La insatisfacción permanente de los deseos, tiene como
correspondencia necesaria la idea de la fragilidad, y para ella el capital ya
encontró una solución sin esperar una vida ultraterrena, mucho menos el cambio
social. Hoy tal como sugiere el filósofo esloveno Slavoj Zizek, la gente ya no
se siente culpable por saciar en exceso sus apetitos instintivos, sienten culpa
por no poder darle mucho mayor goce a sus cuerpos.
El consumismo crea una demanda de extremo placer, que
al no poder saciarla, se convierte en frustración. No se trata de generar -por
lo contrario- la vida aséptica de un “santo”, sino saber que la demanda de
mayor placer, es una de las imposiciones morales del capitalismo tardío. Pero
sobre todo porque es imposible y conduce al individualismo extremo. Porque el
paraíso prometido obviamente no es para todos, se les ofrece a todos, pero se
sabe que es para pocos: para los emprendedores exitosos con suficiente
autoestima. Para los que hacen de la competencia más salvaje, su principal modo
de vida.
De ésta nadie se salva
Si bien la mayor oferta consumista está dirigida hacia
los sectores que más tienen, y que por ende pueden comprar lo que se les
ofrece; tal como sugiere la crítica cultural brasileña Suely Rolnik, las clases
sociales más desposeídas no son ajenas a esa promesa capitalista de paraíso en
la tierra. Si bien las elites se encuentran enfermas y alienadas bajo la
promesa de esa creencia de la religión del Capital, nadie está a salvo de ello,
y más aún, para los excluidos esa promesa resulta mucho más perversa y terrible.
La promesa es imposible para todos, ya que no alcanza para saciarla consumir
todo lo que nos ofrecen. Si para las clases sociales más pudientes existe la
posibilidad ilusoria de realización, en los más pobres esto tiene consecuencias
nefastas.
Nike es la cultura
El capitalismo lejos de excluir del consumo, lo
multiplicó, lo dividió por segmentos y hoy para cada estrato social existe una
oferta específica. Si los autos de alta gama, las 4 x 4, los personal trainers,
los cirujanos estéticos, los milagros de la autoayuda, y mil burbujas más se les ofrecen a
las clases medias y altas; también podés comprarle a Sprayette la faja que te
quita los kilos de más, porque se puede quemar grasas sin hacer esfuerzos;
podés comprar lo que alarga el tamaño del miembro y porqué no una vida. Todo
está a tu disposición para una existencia perfecta y envidiable.

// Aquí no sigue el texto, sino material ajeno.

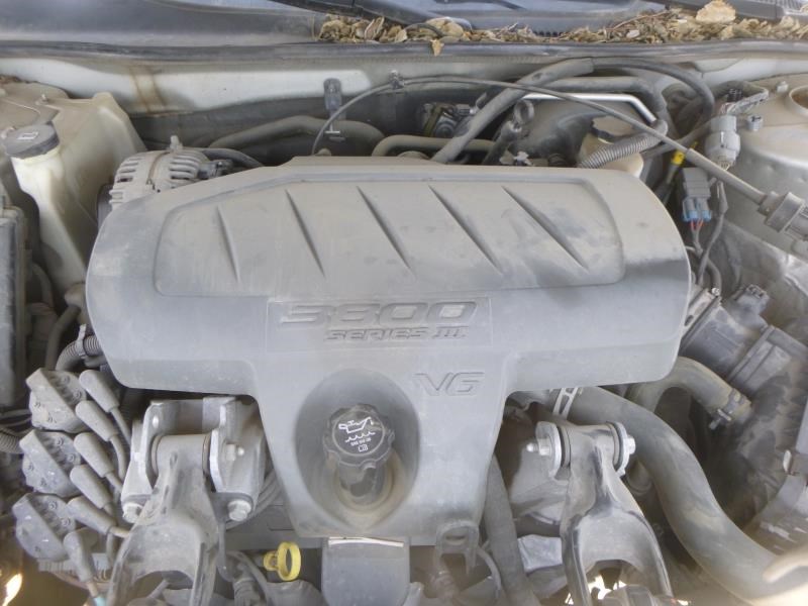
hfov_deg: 69.4
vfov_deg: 54.9
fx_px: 584
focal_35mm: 25
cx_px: 404
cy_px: 303
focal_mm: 4.5
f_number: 3.9
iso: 125
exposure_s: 1/60
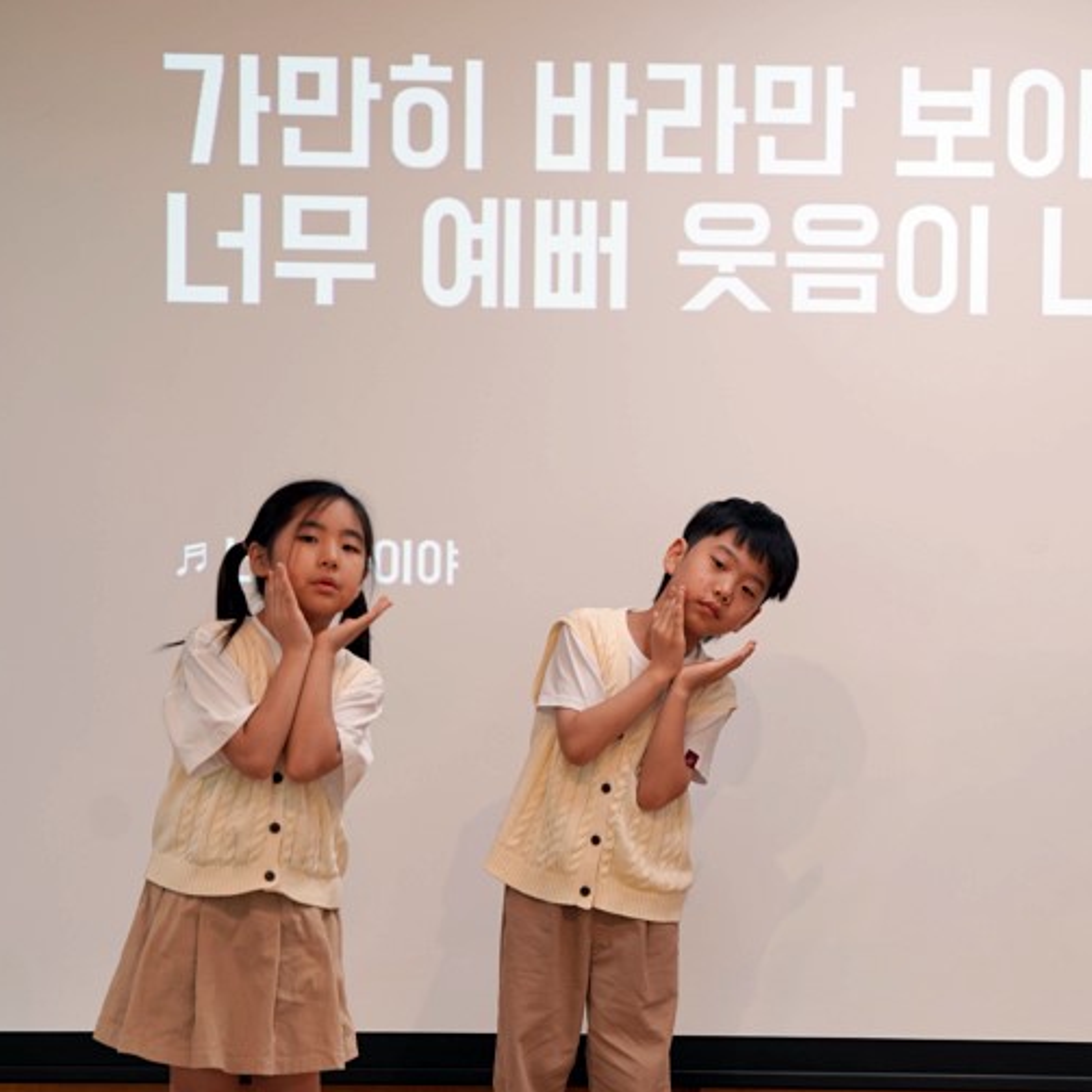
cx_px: 931
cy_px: 599
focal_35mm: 210
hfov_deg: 8.3
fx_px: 7495
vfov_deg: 8.3
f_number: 4
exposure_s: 1/160
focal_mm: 138
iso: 400
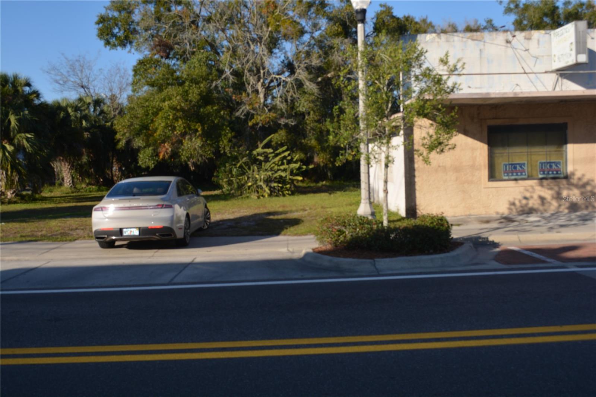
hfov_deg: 53.1
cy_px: 198
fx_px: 596
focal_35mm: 36
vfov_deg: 36.9
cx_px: 298
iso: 100
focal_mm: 24
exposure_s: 1/200
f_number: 9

También para los extractos más pobres hay una oferta
específica, y cada vez más globalizada. El magnate petrolero y el capo narco
corren en la camioneta, con anteojos negros y una “rubia producida” a su lado,
mientras el pibe de barrio se desvive por las zapatillas con llantas, y la ropa
del deporte más popular del país imperial: el beisbol. Cualquiera que vea a
este último seguramente dirá: “es un pibe chorro”, pero del supuesto magnate de
la Hilux o la Land- Rover, seguramente no dudará, lo más probable es que
sienta envidia. Esa lógica hoy está instaurada. Bastante perversa por cierto.
Tanto las “llantas” como la 4 x 4 simulan ser todo terreno. Igual que el
consumismo.
El consumo borró la frontera de la
legalidad
Prometer la felicidad a través del consumo, además de
producir ganancias y obturar la posibilidad de transformar la sociedad para un
destino colectivo verdaderamente satisfactorio, -ya que eso no sería necesario,
porque hoy están todos los placeres en venta- ya no puede sostenerse para
el capitalismo en la misma legalidad que construyó.
Hoy parte de las ganancias y de los placeres, entraron
en un callejón supuestamente ilegal, pero patrocinado por los mismos que
dictaminan la ley. Las redes de trata y del narcotráfico lejos de ser
anomalías del capitalismo, son engendradas para satisfacer las promesas de
goce, esas que largamente exceden las mismas posibilidades humanas. En Noches
de Cocaína, James G. Ballard relataba con estupor cómo un grupo de
acomodados veraneantes, quemaban una mansión y ponían en actos sus fantasías
sexuales más aberrantes, como forma de satisfacer eso que la cotidianeidad
nunca les brinda, incluso bajo el riesgo de morir en el intento.